Encontrou a cidade deserta e passeou o corpo assim sozinho pelas ruas de ninguém. Passeou no corpo daquela cidade tão sua e dobrou as esquinas, mais uma vez. Lembram-lhe as fachadas das casas e dos prédios enxovalhados isso que foi entregar a sua vida a alguém que também passou por ali.

Sabia-lhe a cidade à memória de um fogo que arde já sem queimar. À memória que resiste sem ódios, de repente, toda feita de uma saudade feliz. E embora soubesse ter já acreditado tanto e perdido quase tudo, de cada uma das vezes, nos braços daquelas ruas sabia também que elas lhe trariam, de novo, algo em que acreditar.

Era um amor sólido o deles. A cidade e o seu corpo a que ele se habituara eram a certeza de que algo não mudava. Que talvez conseguisse ele próprio ficar igual depois de olhar as mesmas grades de ferro e as portas entreabertas das esquinas e elas continuarem lá. Tinha esperança de se ter convertido ele também num caminho a que alguém soubesse sempre reconhecer o corpo e devotar-lhe o amor calmo de passos seguros e firmes.

Sabia que chegariam outros para palmilhar as ruas que foram suas. Sabia existirem outras vidas paralelas mas, a cada passada no escuro da noite, ele sabia que a cidade lhe dava os braços como a ninguém.

Por isso a procurava tanto. Nos momentos felizes para se exibir inteiro e sentir que tinha de onde vir e para onde ir - isso de outras vidas ligadas à sua e a dar-lhe a sensação de uma existência muito maior.

Nos momentos menos bons para encontrar o colo e o conforto mórbido de lhe terem ouvido as paredes, e ele a sabê-lo com uma certeza de pedra, todas e cada uma das promessas.

Ela tinha estado sempre lá. A dar a luz perfeita em que ele tinha descoberto na vida de outros motivos para ficar. Em que ele tinha descoberto na sua motivos para não deixar que não ficassem.

Aprendeu a confiar que ela lhe daria as esquinas para encontrar e descobriu que nelas também podia perder. E perdeu. Mas ele amou-a. Amou-a uns dias com um amor fácil e inteiro do corpo ser leve; noutros com essa ponta de ressentimento que só sente quem sempre ama, depois de perceber que é amor o que fica depois da digestão da perda. Ela ensinou-lhe a imaginar o amor sem procurar no escuro que não veio ainda o que amar. Ensinou-lhe o amor como uma porta entreaberta das suas que alguém decide espreitar. E ele percebeu que havia sempre medo.

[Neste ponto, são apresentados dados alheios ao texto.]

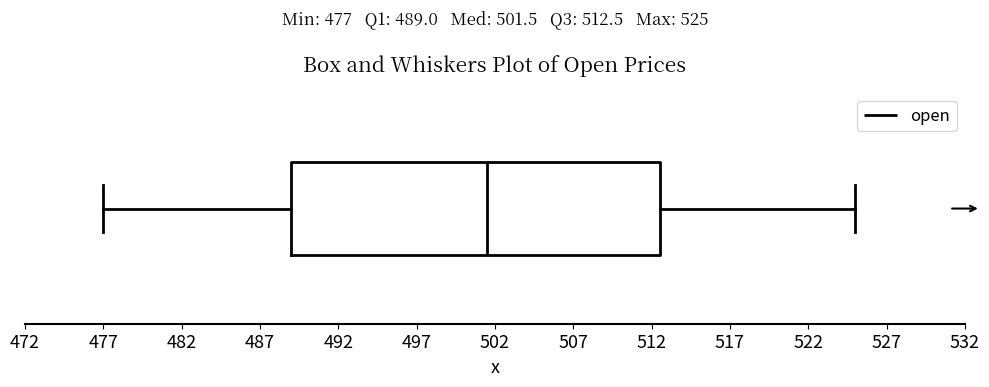

Transcribe this box plot: give where the median line is, the range the box spans, and where the two whiskers end, as read against the x-axis. The values are not printed on the chart, so give them approximately, as read against the axis.

median 501.5, box 489.0 to 512.5, whiskers 477.0 to 525.0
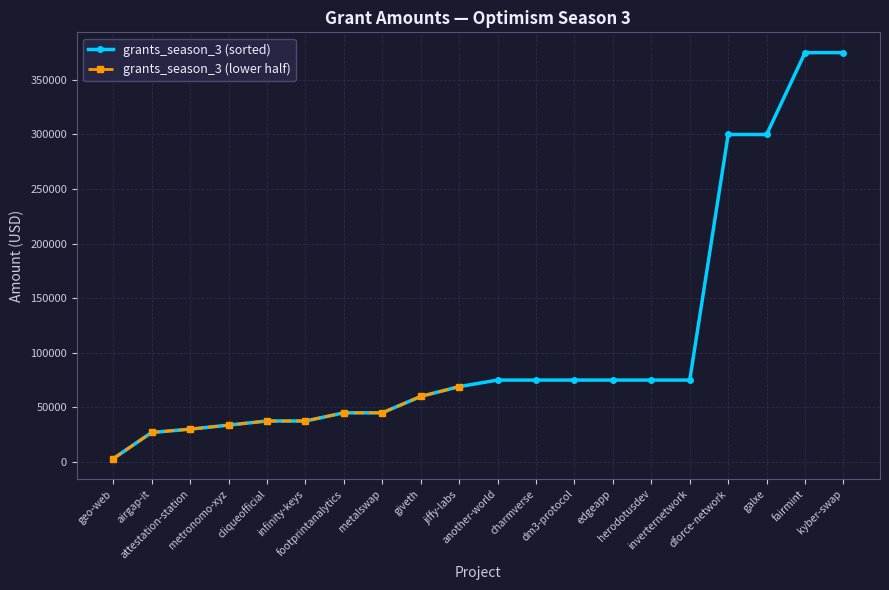

How many data points in grants_season_3 (sorted) are less than 75000?

10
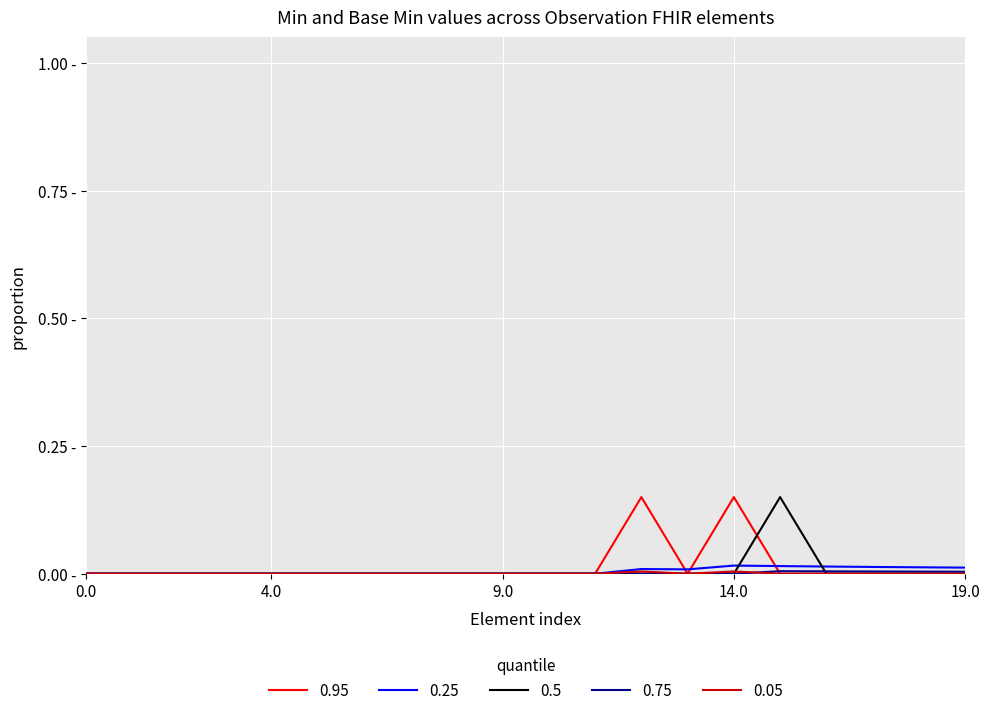

Does the chart display data point markers on the line(s)?

No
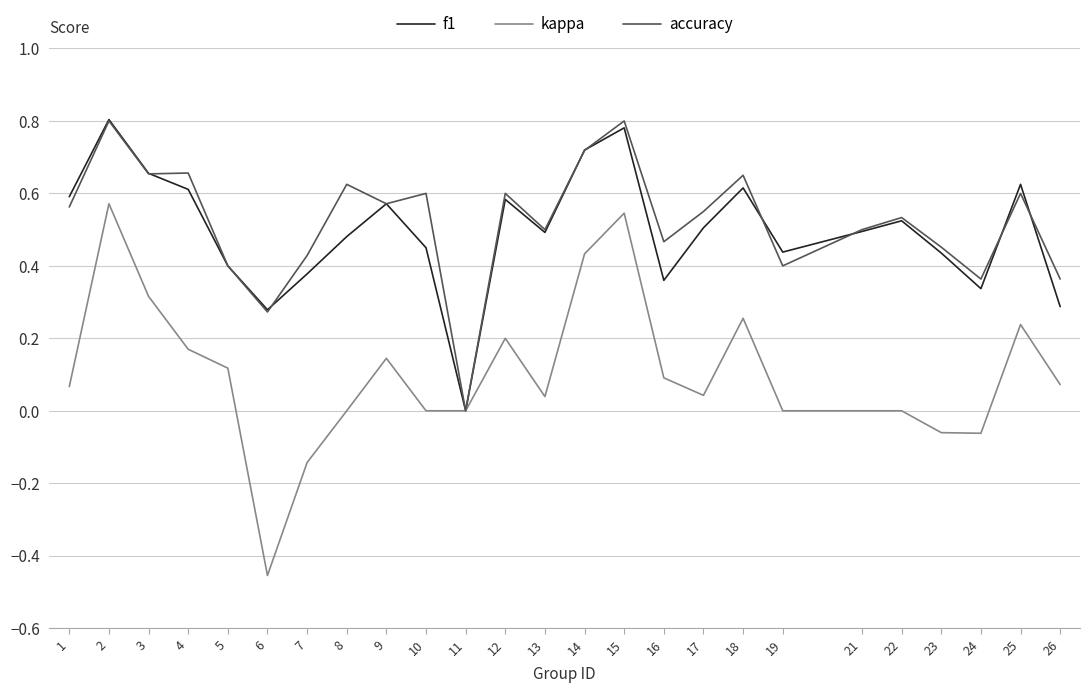

Rank the series at 10 from highest to lowest value.

accuracy, f1, kappa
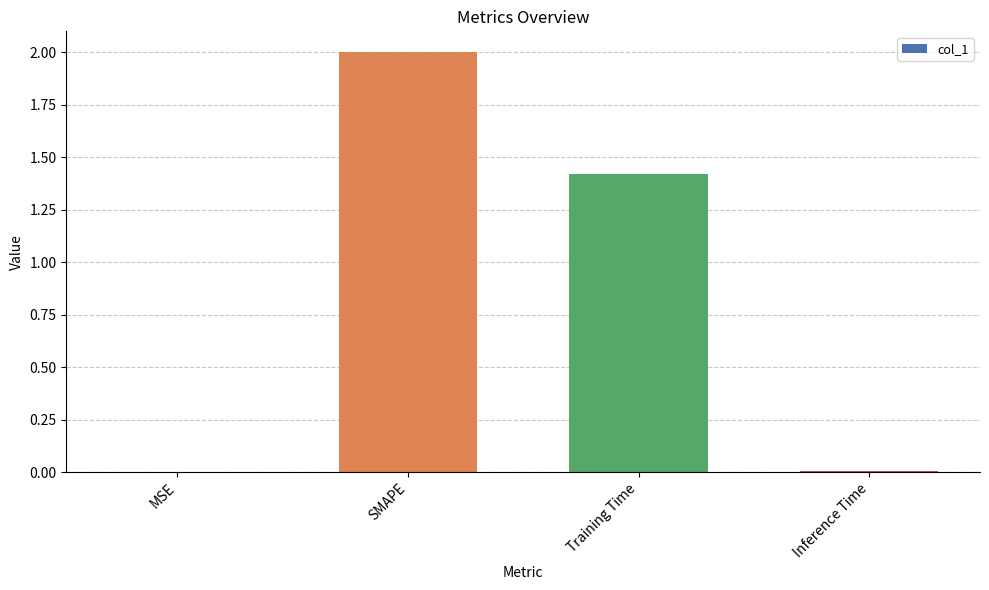

How many series are shown in this chart?

1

Mas que, tal como com eles os dois, o amor é um longo caminho que começa em sítios pouco prováveis para acabar em lugares mais improváveis ainda. E que só ama verdadeiramente quem põe a mesma fé e devoção no amor, mesmo que ele o leve a sítios que nunca quis ou esperou. O Amor é uma abnegação da vontade.

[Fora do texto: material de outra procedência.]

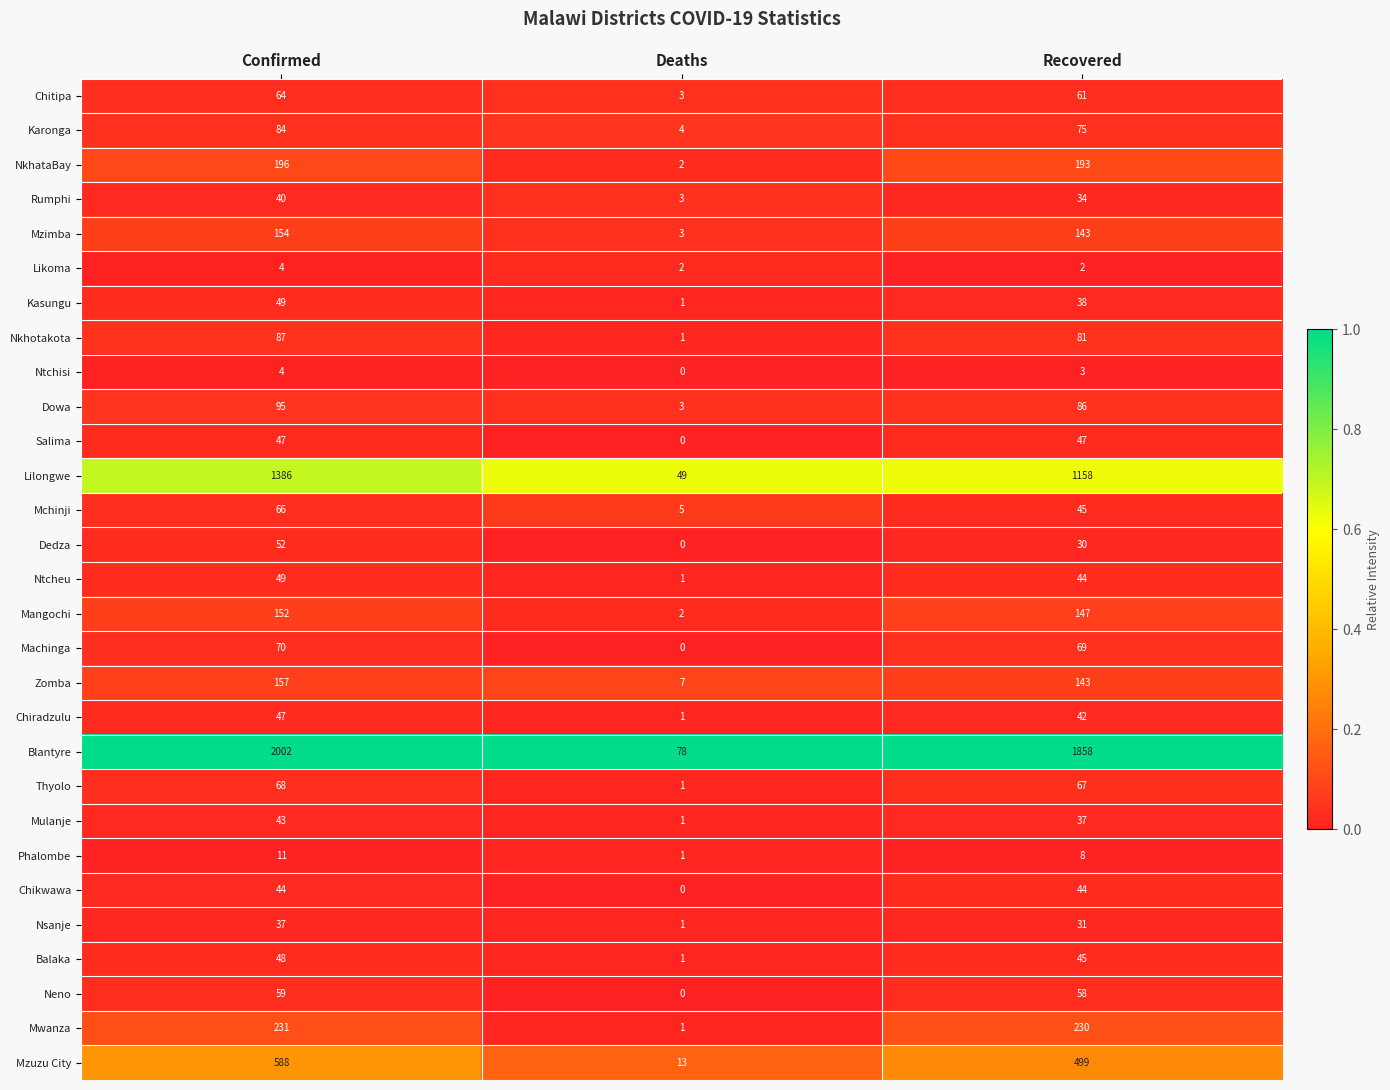

At which category is the sum across all series the highest?

Confirmed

Por isso ele a amava. Àquela cidade de temperamento marcado. Por ter sido nela e no seu corpo onde ele mora que amar fez sempre sentido. Um sentido que de sentido só tinha esse gigante silencioso nas veias a que chamamos esperança. E isso, como o nevoeiro que, de repente, caíra lembrava-lhe que quem ama volta sempre, de qualquer maneira. E isso era tudo o que ele precisava. E ela sabia-o, mais uma vez.